→ **Exercise description**
Return every line of the entries below without changing anything.

[Part of a data file]
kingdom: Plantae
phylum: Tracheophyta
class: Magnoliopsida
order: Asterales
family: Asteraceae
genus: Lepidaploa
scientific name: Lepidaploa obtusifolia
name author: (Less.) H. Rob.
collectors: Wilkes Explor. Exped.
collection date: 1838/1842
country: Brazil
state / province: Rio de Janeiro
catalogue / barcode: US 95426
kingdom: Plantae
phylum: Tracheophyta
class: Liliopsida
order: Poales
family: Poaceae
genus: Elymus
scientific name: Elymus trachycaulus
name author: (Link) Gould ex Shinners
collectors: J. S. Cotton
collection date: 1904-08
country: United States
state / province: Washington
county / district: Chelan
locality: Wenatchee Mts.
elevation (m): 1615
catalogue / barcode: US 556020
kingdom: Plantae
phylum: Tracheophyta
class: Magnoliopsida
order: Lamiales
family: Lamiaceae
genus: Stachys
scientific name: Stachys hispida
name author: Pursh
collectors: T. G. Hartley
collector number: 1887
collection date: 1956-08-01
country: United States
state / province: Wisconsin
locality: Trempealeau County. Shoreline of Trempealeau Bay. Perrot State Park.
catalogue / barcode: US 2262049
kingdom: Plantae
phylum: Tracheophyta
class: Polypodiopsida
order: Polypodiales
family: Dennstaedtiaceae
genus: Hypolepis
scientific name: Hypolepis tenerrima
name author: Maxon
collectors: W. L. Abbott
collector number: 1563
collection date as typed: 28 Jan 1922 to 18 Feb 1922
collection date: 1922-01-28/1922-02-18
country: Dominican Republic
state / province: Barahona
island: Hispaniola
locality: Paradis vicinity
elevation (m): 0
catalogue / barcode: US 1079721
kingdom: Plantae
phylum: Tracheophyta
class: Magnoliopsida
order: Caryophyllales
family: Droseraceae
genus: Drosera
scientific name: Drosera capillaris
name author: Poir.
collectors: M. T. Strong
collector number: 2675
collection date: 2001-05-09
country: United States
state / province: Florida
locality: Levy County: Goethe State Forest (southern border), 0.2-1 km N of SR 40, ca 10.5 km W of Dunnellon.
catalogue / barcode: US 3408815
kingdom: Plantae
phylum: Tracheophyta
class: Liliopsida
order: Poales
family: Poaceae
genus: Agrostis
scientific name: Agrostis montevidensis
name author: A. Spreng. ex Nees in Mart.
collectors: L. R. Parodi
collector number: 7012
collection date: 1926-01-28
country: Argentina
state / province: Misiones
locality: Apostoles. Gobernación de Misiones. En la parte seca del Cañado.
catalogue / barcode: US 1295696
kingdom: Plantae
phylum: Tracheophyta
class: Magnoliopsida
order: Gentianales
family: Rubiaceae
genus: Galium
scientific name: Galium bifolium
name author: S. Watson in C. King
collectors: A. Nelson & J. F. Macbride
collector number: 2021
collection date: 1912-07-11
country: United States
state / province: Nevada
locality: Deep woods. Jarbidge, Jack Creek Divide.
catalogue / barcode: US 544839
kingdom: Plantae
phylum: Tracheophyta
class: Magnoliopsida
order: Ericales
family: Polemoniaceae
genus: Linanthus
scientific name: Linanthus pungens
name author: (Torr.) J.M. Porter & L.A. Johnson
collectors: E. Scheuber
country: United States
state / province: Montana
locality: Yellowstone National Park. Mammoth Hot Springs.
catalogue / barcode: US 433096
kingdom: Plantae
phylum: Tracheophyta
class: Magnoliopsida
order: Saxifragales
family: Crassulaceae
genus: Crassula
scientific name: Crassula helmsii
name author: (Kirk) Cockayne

→ **Solution for this problem**
kingdom: Plantae
phylum: Tracheophyta
class: Magnoliopsida
order: Asterales
family: Asteraceae
genus: Lepidaploa
scientific name: Lepidaploa obtusifolia
name author: (Less.) H. Rob.
collectors: Wilkes Explor. Exped.
collection date: 1838/1842
country: Brazil
state / province: Rio de Janeiro
catalogue / barcode: US 95426
kingdom: Plantae
phylum: Tracheophyta
class: Liliopsida
order: Poales
family: Poaceae
genus: Elymus
scientific name: Elymus trachycaulus
name author: (Link) Gould ex Shinners
collectors: J. S. Cotton
collection date: 1904-08
country: United States
state / province: Washington
county / district: Chelan
locality: Wenatchee Mts.
elevation (m): 1615
catalogue / barcode: US 556020
kingdom: Plantae
phylum: Tracheophyta
class: Magnoliopsida
order: Lamiales
family: Lamiaceae
genus: Stachys
scientific name: Stachys hispida
name author: Pursh
collectors: T. G. Hartley
collector number: 1887
collection date: 1956-08-01
country: United States
state / province: Wisconsin
locality: Trempealeau County. Shoreline of Trempealeau Bay. Perrot State Park.
catalogue / barcode: US 2262049
kingdom: Plantae
phylum: Tracheophyta
class: Polypodiopsida
order: Polypodiales
family: Dennstaedtiaceae
genus: Hypolepis
scientific name: Hypolepis tenerrima
name author: Maxon
collectors: W. L. Abbott
collector number: 1563
collection date as typed: 28 Jan 1922 to 18 Feb 1922
collection date: 1922-01-28/1922-02-18
country: Dominican Republic
state / province: Barahona
island: Hispaniola
locality: Paradis vicinity
elevation (m): 0
catalogue / barcode: US 1079721
kingdom: Plantae
phylum: Tracheophyta
class: Magnoliopsida
order: Caryophyllales
family: Droseraceae
genus: Drosera
scientific name: Drosera capillaris
name author: Poir.
collectors: M. T. Strong
collector number: 2675
collection date: 2001-05-09
country: United States
state / province: Florida
locality: Levy County: Goethe State Forest (southern border), 0.2-1 km N of SR 40, ca 10.5 km W of Dunnellon.
catalogue / barcode: US 3408815
kingdom: Plantae
phylum: Tracheophyta
class: Liliopsida
order: Poales
family: Poaceae
genus: Agrostis
scientific name: Agrostis montevidensis
name author: A. Spreng. ex Nees in Mart.
collectors: L. R. Parodi
collector number: 7012
collection date: 1926-01-28
country: Argentina
state / province: Misiones
locality: Apostoles. Gobernación de Misiones. En la parte seca del Cañado.
catalogue / barcode: US 1295696
kingdom: Plantae
phylum: Tracheophyta
class: Magnoliopsida
order: Gentianales
family: Rubiaceae
genus: Galium
scientific name: Galium bifolium
name author: S. Watson in C. King
collectors: A. Nelson & J. F. Macbride
collector number: 2021
collection date: 1912-07-11
country: United States
state / province: Nevada
locality: Deep woods. Jarbidge, Jack Creek Divide.
catalogue / barcode: US 544839
kingdom: Plantae
phylum: Tracheophyta
class: Magnoliopsida
order: Ericales
family: Polemoniaceae
genus: Linanthus
scientific name: Linanthus pungens
name author: (Torr.) J.M. Porter & L.A. Johnson
collectors: E. Scheuber
country: United States
state / province: Montana
locality: Yellowstone National Park. Mammoth Hot Springs.
catalogue / barcode: US 433096
kingdom: Plantae
phylum: Tracheophyta
class: Magnoliopsida
order: Saxifragales
family: Crassulaceae
genus: Crassula
scientific name: Crassula helmsii
name author: (Kirk) Cockayne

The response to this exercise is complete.